There was one time I remember when I slept with another person. It was 20 years ago and it lasted more than one hour, less than three. It was so completely unexpected – that is not the sort of thing I do. I was the person who could not casually allow a girl or boy friend to crash on the other side of my double bed when I was at uni and everyone sought to be as casual as possible about everything, even big things. (I lacked perspective). I would let them in to my bed, determined to be relaxed, then lie, stiff, alert; for what? A move towards intimacy if it was a boy friend; a call on my duties as hostess if it was a girl.

I don’t remember falling asleep, of course. I remember waking up. I looked up at the ceiling of Frankfurt airport. My friend sat peacefully, my head on her lap, looking around, not in any particular hurry. Multiple miracles: that she was still here, when I had tearfully farewelled her only hours ago, she for the US, me for Australia, our year of desperation (student exchange) over. The things I felt: total and deep peace. I was so completely and surprisingly safe. Wonder: I was completely and surprisingly safe, asleep in the most vulnerable position I could imagine – asleep, in a public place, at the end of happiness, at the beginning of 48 hours flying “home.”

I thought I would curse myself for wasting my last hours with my friend asleep. But I have never regretted it. This miracle. This gift. So many things have faded, but this has not. The sheer, pure wonder and the feeling of waking up, unharmed against all expectation here.

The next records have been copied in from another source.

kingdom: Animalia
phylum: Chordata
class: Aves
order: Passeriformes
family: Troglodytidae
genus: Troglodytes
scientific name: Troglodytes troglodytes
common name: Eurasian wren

I wonder at people who can sleep next to the person they love, every night. I wonder if they wake feeling such deep nourishment every day. I wonder about what I am missing.

I think I should perhaps try again. But I tell myself, and it is true, causally, correlatively, there is never a good time in our busy lives to conduct an experiment which involves losing nights of sleep.

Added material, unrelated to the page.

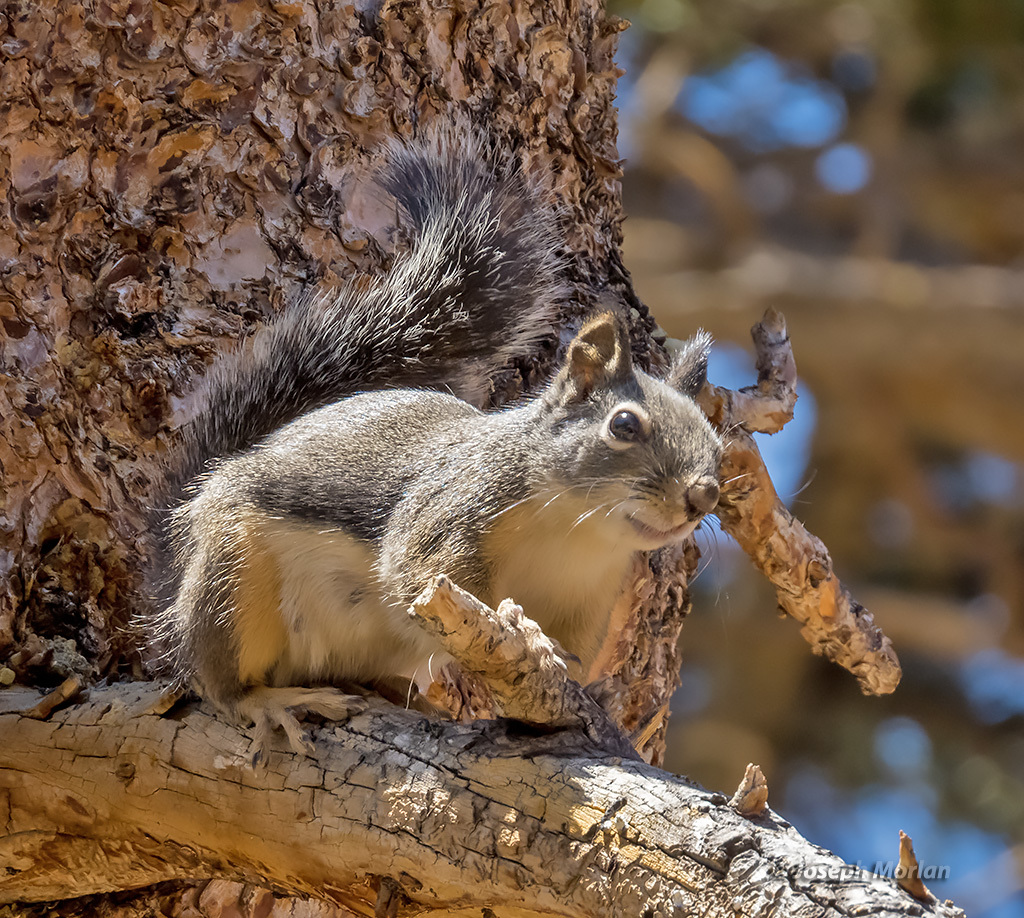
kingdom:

My husband now has a snoring machine, and I have tailor made ear plugs from a cheery audiologist who wished me good luck. Last time we travelled, I slept in the same room and it was ok. It was OK. There was an alertness, but still.

I try not to think about this in terms of progress. And I try not to think about what buried bones make me so alert in my sleep. Maybe nothing. Maybe something. I try not to think.

It was so unexpected: waking, seeing the ceiling, then realising what I had just done. Wonder at myself. Love for her. I only saw her once again in my life. I googled her, but there is no trace. I do not think I will ever see her again.

It was the result of a strange combination of utter exhaustion and bonus time. A gift. Extra, spent in a miracle. Sleep like that is pure luxury: in broad daylight, in public, with someone you may never see again and love desperately because of it. There is nothing of need or functionality about it. It is pure excess, which is why it stays with me, year after year, as close as I have to an experience of mystery, of total surrender, of encompassing peace. Of god.